Von der Befreiung profitiert nicht nur der Betroffene. Denn sie bezieht sich nicht auf den Antragsteller, sondern auf seinen Haushalt.

Deshalb sind neben dem Betroffenen auch

  • sein Ehe- oder Lebenspartner,

  • Kinder bis zum 25. Lebensjahr und

  • alle Mitbewohner, die zur Bedarfsgemeinschaft gehören und folglich bei der Bewilligung der Sozialleistung berücksichtigt wurden,

von der Beitragspflicht befreit. Wenn aber einer der Mitbewohner des Haushalts beitragspflichtig wird, greift die gewährte Befreiung nicht mehr. Vielmehr muss dieser Mitbewohner dann den Rundfunkbeitrag für den Haushalt bezahlen.

Wie kann ein rückwirkender Befreiungsantrag gestellt werden?

Hat sich der Betroffene bislang noch nicht um eine Befreiung von der Beitragspflicht gekümmert, kann er das nachholen. Seit einiger Zeit ist es nämlich möglich, den Antrag rückwirkend für bis zu drei Jahre zu stellen.

Hat er in den vergangenen drei Jahren Beiträge bezahlt, obwohl er eine Sozialleistung bezogen hat und deshalb Anspruch auf eine Befreiung gehabt hätte, kann er sich die bezahlten Beiträge sogar erstatten lassen.

Für einen rückwirkenden Antrag verfasst der Betroffene ein kurzes Schreiben. Darin erklärt er, dass und aus welchem Grund er rückwirkend eine Befreiung beantragt. Eine Vorlage als Formulierungshilfe folgt gleich noch.

Das Schreiben schickt der Betroffene dann zusammen mit den Bewilligungsbescheiden oder behördlichen Bescheinigungen, die den Leistungsbezug im entsprechenden Zeitraum belegen, an den Beitragsservice. Für den aktuellen Zeitraum kann er dann auch gleich noch ein Antragsformular beilegen.

Musterbrief: Rückwirkender Befreiungsantrag

Name des Betroffenen
Anschrift

ARD ZDF Deutschlandradio
Beitragsservice
50656 Köln

Datum

Antrag auf rückwirkende Befreiung von der Rundfunkbeitragspflicht

Beitragsnummer: ___________________

Sehr geehrte Damen und Herren,

hiermit stelle ich einen Antrag auf die Befreiung von der Rundfunkbeitragspflicht rückwirkend ab dem __________ bis zum __________.

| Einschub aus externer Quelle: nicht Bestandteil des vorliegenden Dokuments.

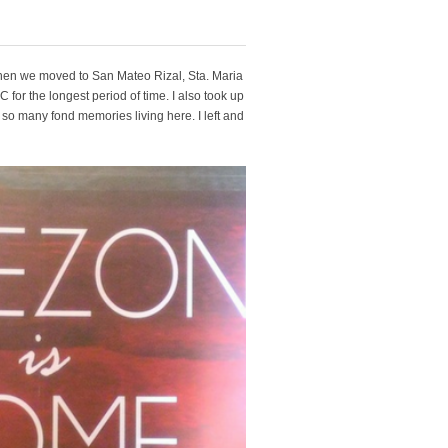
. Then we moved to San Mateo Rizal, Sta. Maria
C for the longest period of time. I also took up
d so many fond memories living here. I left and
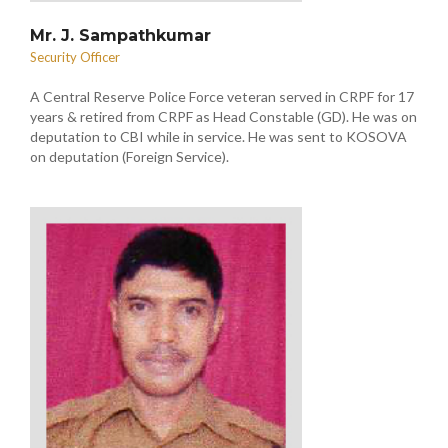
Mr. J. Sampathkumar
Security Officer
A Central Reserve Police Force veteran served in CRPF for 17
years & retired from CRPF as Head Constable (GD). He was on
deputation to CBI while in service. He was sent to KOSOVA
on deputation (Foreign Service).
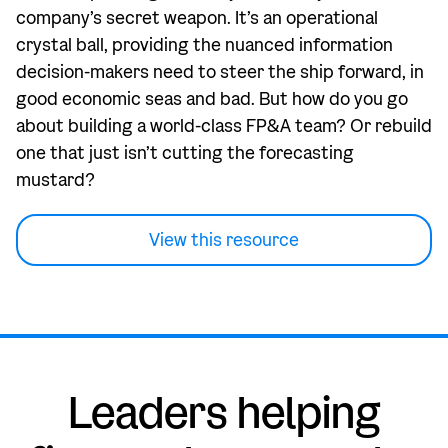
company’s secret weapon. It’s an operational
crystal ball, providing the nuanced information
decision-makers need to steer the ship forward, in
good economic seas and bad. But how do you go
about building a world-class FP&A team? Or rebuild
one that just isn’t cutting the forecasting
mustard?
View this resource
Leaders helping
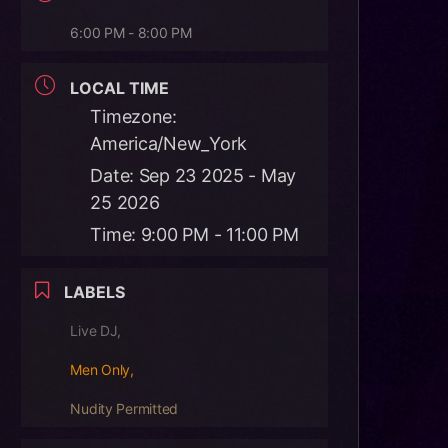
6:00 PM - 8:00 PM
LOCAL TIME
Timezone:
America/New_York
Date:
Sep 23 2025
- May
25 2026
Time:
9:00 PM - 11:00 PM
LABELS
Live DJ,
Men Only,
Nudity Permitted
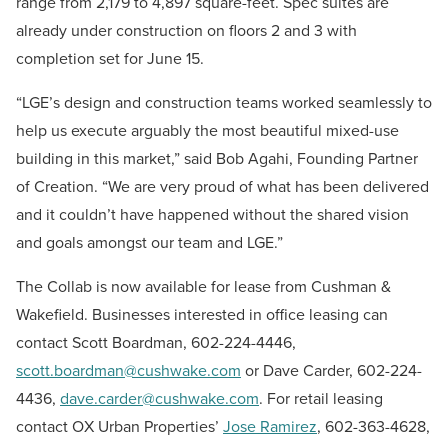
range from 2,179 to 4,897 square-feet. Spec suites are
already under construction on floors 2 and 3 with
completion set for June 15.
“LGE’s design and construction teams worked seamlessly to
help us execute arguably the most beautiful mixed-use
building in this market,” said Bob Agahi, Founding Partner
of Creation. “We are very proud of what has been delivered
and it couldn’t have happened without the shared vision
and goals amongst our team and LGE.”
The Collab is now available for lease from Cushman &
Wakefield. Businesses interested in office leasing can
contact Scott Boardman, 602-224-4446,
scott.boardman@cushwake.com
or Dave Carder, 602-224-
4436,
dave.carder@cushwake.com
. For retail leasing
contact
OX Urban Properties’
Jose Ramirez
, 602-363-4628,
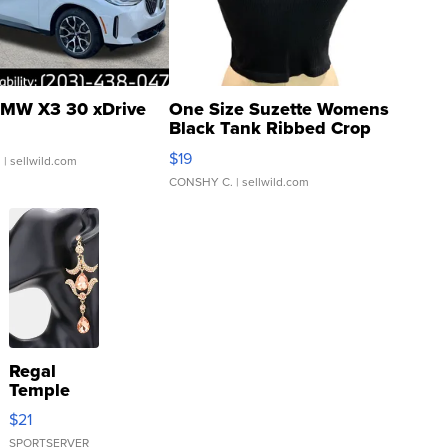
MW X3 30 xDrive
One Size Suzette Womens
Black Tank Ribbed Crop
Asymmetrical ...
$19
.
| sellwild.com
CONSHY C.
| sellwild.com
Regal
Temple
Droplet
$21
Earrings
SPORTSERVER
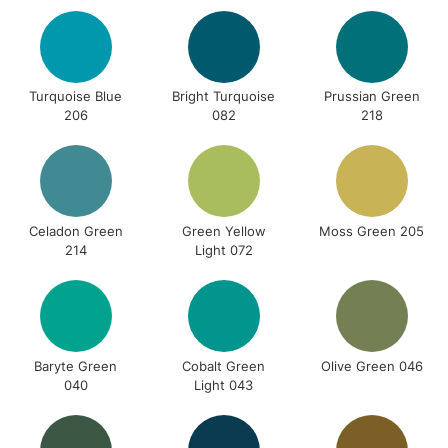
Turquoise Blue
Bright Turquoise
Prussian Green
206
082
218
Celadon Green
Green Yellow
Moss Green 205
214
Light 072
Baryte Green
Cobalt Green
Olive Green 046
040
Light 043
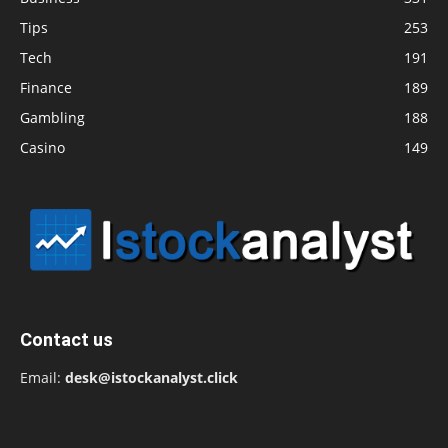
Tips
253
Tech
191
Finance
189
Gambling
188
Casino
149
Contact us
Email:
desk@istockanalyst.click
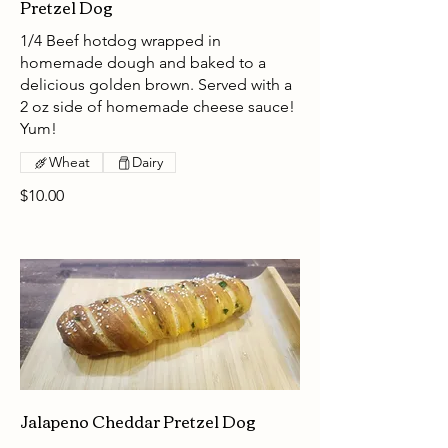
Pretzel Dog
1/4 Beef hotdog wrapped in
homemade dough and baked to a
delicious golden brown. Served with a
2 oz side of homemade cheese sauce!
Yum!
Wheat
Dairy
$10.00
Jalapeno Cheddar Pretzel Dog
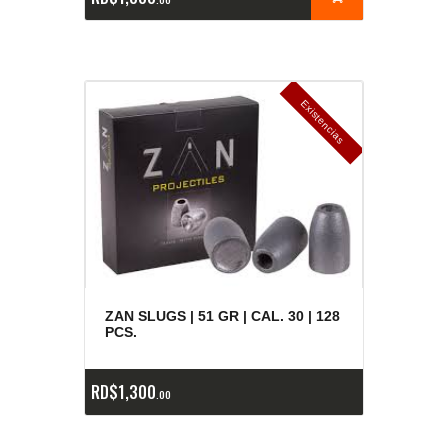
E
x
is
t
n
c
ia
s
g
o
t
a
d
a
e
a
s
ZAN SLUGS | 51 GR | CAL. 30 | 128
PCS.
RD$
1,300
00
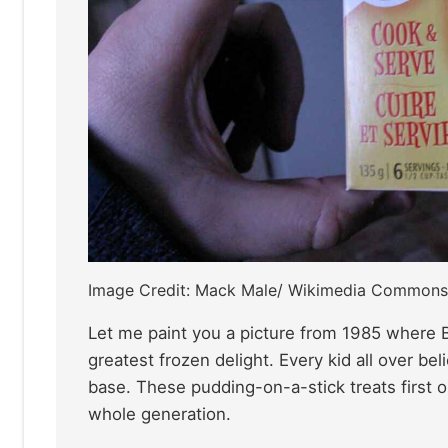
Image Credit: Mack Male/ Wikimedia Commons
Let me paint you a picture from 1985 where Bi
greatest frozen delight. Every kid all over be
base. These pudding-on-a-stick treats first 
whole generation.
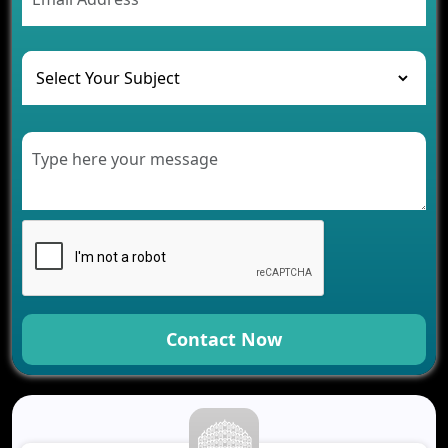
The Challenges of Developing Banking Software
and Their Solutions
The Role of AI in Transforming Mobile Apps for
Healthcare
Development of Healthcare Applications for
Clinics and Hospitals
Benefits of Grocery App Development Services for
Modern Retail Companies
Benefits of Financial Technology App
Development for Your Business
Benefits of Fantasy Cricket App Development for
Your Business
How Cloud Computing Is Changing Software
Development
Contact Now
Generative AI Use Cases in Mobile App
Development
How AI Chatbots Are Revolutionizing Mobile
Applications
Trends in Fantasy Sports App Development That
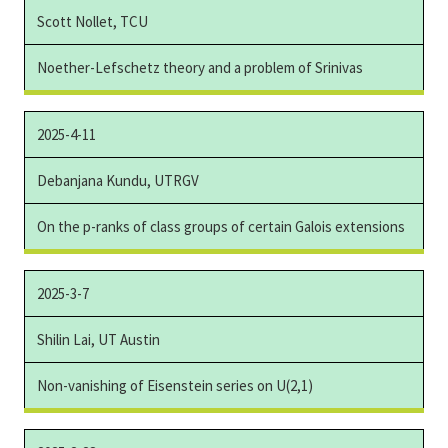
Scott Nollet, TCU
Noether-Lefschetz theory and a problem of Srinivas
2025-4-11
Debanjana Kundu, UTRGV
On the p-ranks of class groups of certain Galois extensions
2025-3-7
Shilin Lai, UT Austin
Non-vanishing of Eisenstein series on U(2,1)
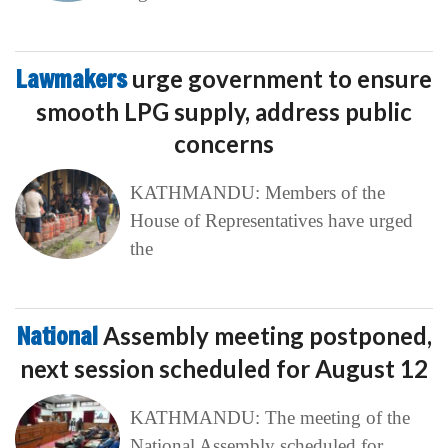
Lawmakers
urge government to ensure
smooth LPG supply, address public
concerns
KATHMANDU: Members of the
House of Representatives have urged
the
National
Assembly meeting postponed,
next session scheduled for August 12
KATHMANDU: The meeting of the
National Assembly scheduled for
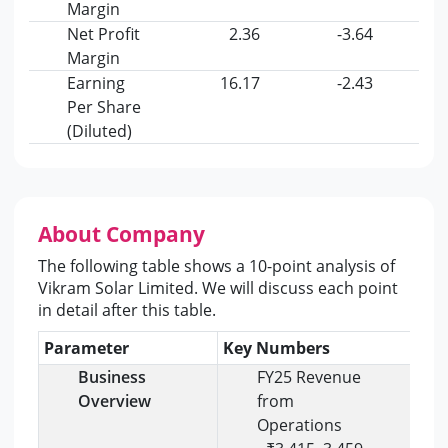
Margin
Net Profit
2.36
-3.64
Margin
Earning
16.17
-2.43
Per Share
(Diluted)
About Company
The following table shows a 10-point analysis of
Vikram Solar Limited. We will discuss each point
in detail after this table.
Parameter
Key Numbers
Ins
Business
FY25 Revenue
Overview
from
Operations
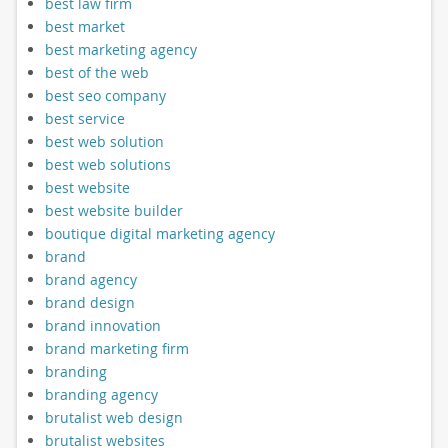
best law firm
best market
best marketing agency
best of the web
best seo company
best service
best web solution
best web solutions
best website
best website builder
boutique digital marketing agency
brand
brand agency
brand design
brand innovation
brand marketing firm
branding
branding agency
brutalist web design
brutalist websites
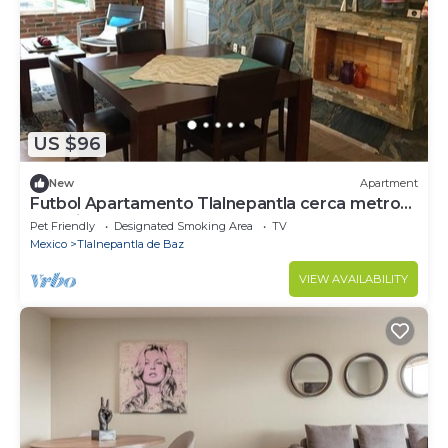
US $96
New
Apartment
Futbol Apartamento Tlalnepantla cerca metro
Rosario, CDMX, 2 Personas 2 recamara
Pet Friendly
Designated Smoking Area
TV
Mexico
Tlalnepantla de Baz
VIEW AVAILABILITY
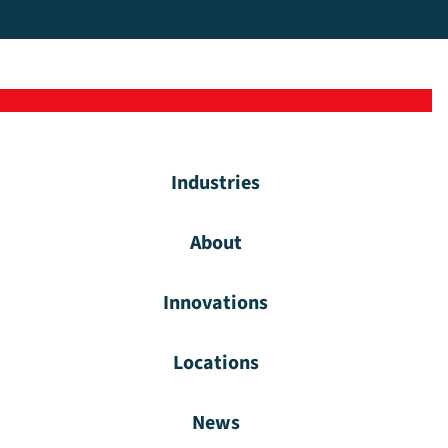
Industries
About
Innovations
Locations
News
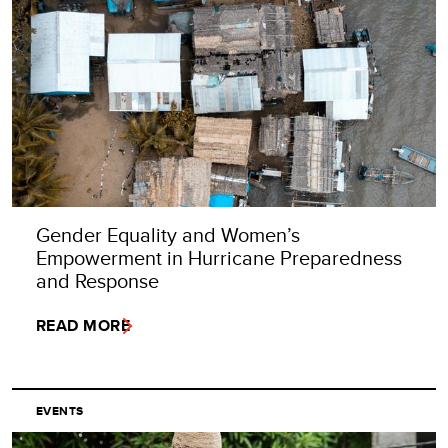
Gender Equality and Women’s
Empowerment in Hurricane Preparedness
and Response
READ MORE
EVENTS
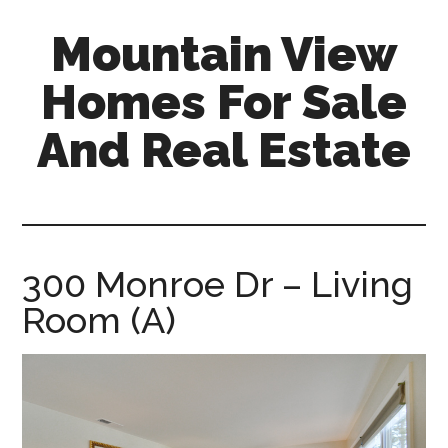
Skip
Skip
Mountain View
to
to
main
primary
Homes For Sale
content
sidebar
And Real Estate
mountain-
view-
homes-
for-
300 Monroe Dr – Living
sale-
Room (A)
and-
real-
estate.com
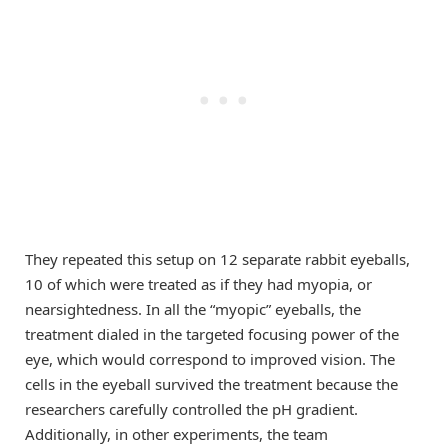
They repeated this setup on 12 separate rabbit eyeballs,
10 of which were treated as if they had myopia, or
nearsightedness. In all the “myopic” eyeballs, the
treatment dialed in the targeted focusing power of the
eye, which would correspond to improved vision. The
cells in the eyeball survived the treatment because the
researchers carefully controlled the pH gradient.
Additionally, in other experiments, the team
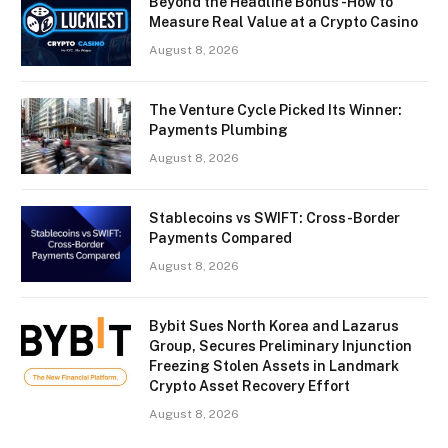
Beyond the Headline Bonus -How to
Measure Real Value at a Crypto Casino
August 8, 2026
The Venture Cycle Picked Its Winner:
Payments Plumbing
August 8, 2026
Stablecoins vs SWIFT: Cross-Border
Payments Compared
August 8, 2026
Bybit Sues North Korea and Lazarus
Group, Secures Preliminary Injunction
Freezing Stolen Assets in Landmark
Crypto Asset Recovery Effort
August 8, 2026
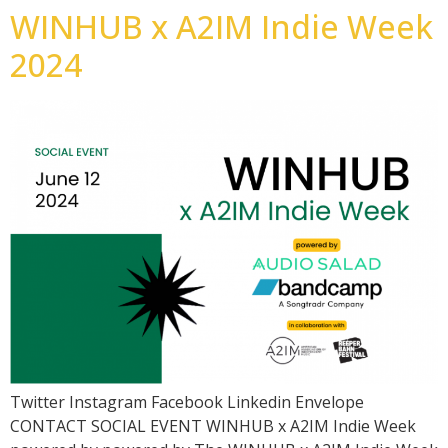
WINHUB x A2IM Indie Week
2024
Twitter Instagram Facebook Linkedin Envelope
CONTACT SOCIAL EVENT WINHUB x A2IM Indie Week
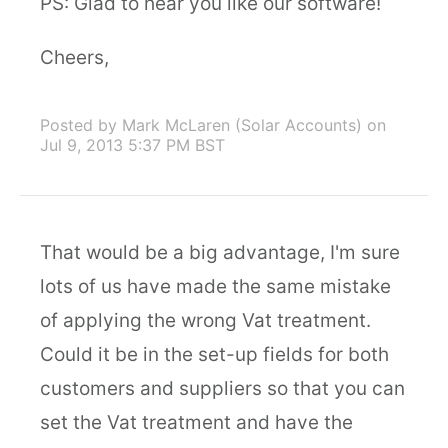
PS: Glad to hear you like our software!
Cheers,
Posted by Mark McLaren (Solar Accounts)
on
Jul 9, 2013 5:37 PM BST
That would be a big advantage, I'm sure
lots of us have made the same mistake
of applying the wrong Vat treatment.
Could it be in the set-up fields for both
customers and suppliers so that you can
set the Vat treatment and have the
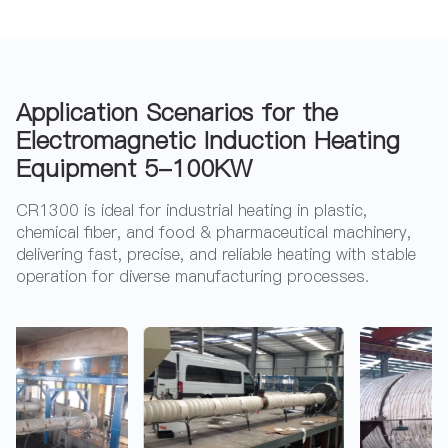
Application Scenarios for the
Electromagnetic Induction Heating
Equipment 5-100KW
CR1300 is ideal for industrial heating in plastic,
chemical fiber, and food & pharmaceutical machinery,
delivering fast, precise, and reliable heating with stable
operation for diverse manufacturing processes.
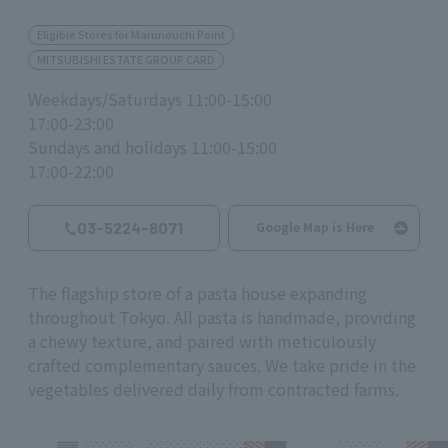
Eligible Stores for Marunouchi Point
MITSUBISHI ESTATE GROUP CARD
Weekdays/Saturdays 11:00-15:00
17:00-23:00
Sundays and holidays 11:00-15:00
17:00-22:00
03-5224-8071
Google Map is Here
The flagship store of a pasta house expanding
throughout Tokyo. All pasta is handmade, providing
a chewy texture, and paired with meticulously
crafted complementary sauces. We take pride in the
vegetables delivered daily from contracted farms.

Im genannten Zeitraum habe ich durchgehend ___(Sozialleistung)___ bezogen. Daher war ein Befreiungsgrund gegeben. Zum Nachweis lege ich diesem Schreiben die entsprechenden Bewilligungsbescheide in Kopie / behördlichen Bescheinigungen im Original bei.

Einen Befreiungsantrag für den aktuellen Bewilligungszeitraum habe ich schon eingereicht / finden Sie nebst Nachweis ebenfalls in der Anlage.